A woman named Angela Ditchfield, who had been a parliamentary candidate for the Green Party, was arrested for having defaced the offices of the county council by spray-painting them with symbols of “Extinction Rebellion,” the radical ecological movement whose demonstrations have brought chaos to London and elsewhere.
She was charged with criminal damage. Her defense was that, by so doing, she was defending her property (her house) from imminent damage caused by climate change. Astonishingly — and alarmingly — the magistrates accepted her defense and acquitted her. In delivering their judgment, the magistrates said:
We find that you have a very strong and honestly held belief that we are facing a climate emergency, that you acted on the spur of the moment to protect land and homes under threat from climate change, believing that immediate protection was necessary, and the action could be said to have been taken to protect property, and that you believed action chosen was reasonable in all circumstances.

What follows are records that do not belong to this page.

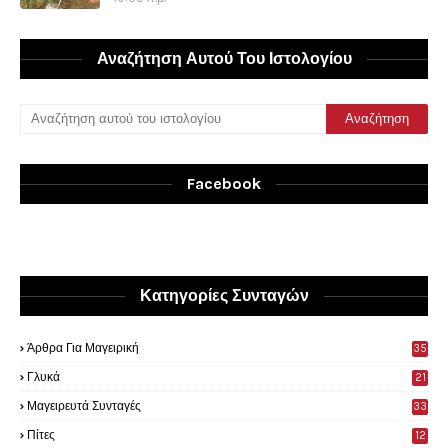
Αναζήτηση Αυτού Του Ιστολογίου
Facebook
Κατηγορίες Συνταγών
Άρθρα Για Μαγειρική
35
0
Γλυκά
21
9
Μαγειρευτά Συνταγές
33
Πίτες
12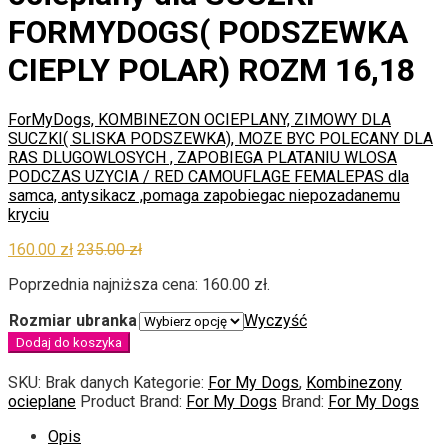
FORMYDOGS( PODSZEWKA
CIEPLY POLAR) ROZM 16,18
ForMyDogs, KOMBINEZON OCIEPLANY, ZIMOWY DLA
SUCZKI( SLISKA PODSZEWKA), MOZE BYC POLECANY DLA
RAS DLUGOWLOSYCH , ZAPOBIEGA PLATANIU WLOSA
PODCZAS UZYCIA / RED CAMOUFLAGE FEMALE
PAS dla
samca, antysikacz ,pomaga zapobiegac niepozadanemu
kryciu
160.00
zł
235.00
zł
Poprzednia najniższa cena:
160.00
zł
.
Rozmiar ubranka
Wyczyść
Dodaj do koszyka
SKU:
Brak danych
Kategorie:
For My Dogs
,
Kombinezony
ocieplane
Product Brand:
For My Dogs
Brand:
For My Dogs
Opis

The socially destructive effect of this judgment, if it were to be generalized, hardly needs emphasis. The judgment made honestly held belief, however absurd, a defense against what would otherwise be a criminal act, and it therefore made everyone a law unto himself. …
Obviously, the magistrates, as weak of mind as of character, were acting in a politically biased manner.
Would that make assault on “climate deniers” self defense too?
Selective enforcement and judgement. Funny how, under the control of the current ruling class, the law only gets used to enforce their political beliefs:
If a person with “a very strong and honestly held belief” that Britain was being Islamized had daubed the council offices with a slogan to that effect, he would (quite rightly) not have been acquitted.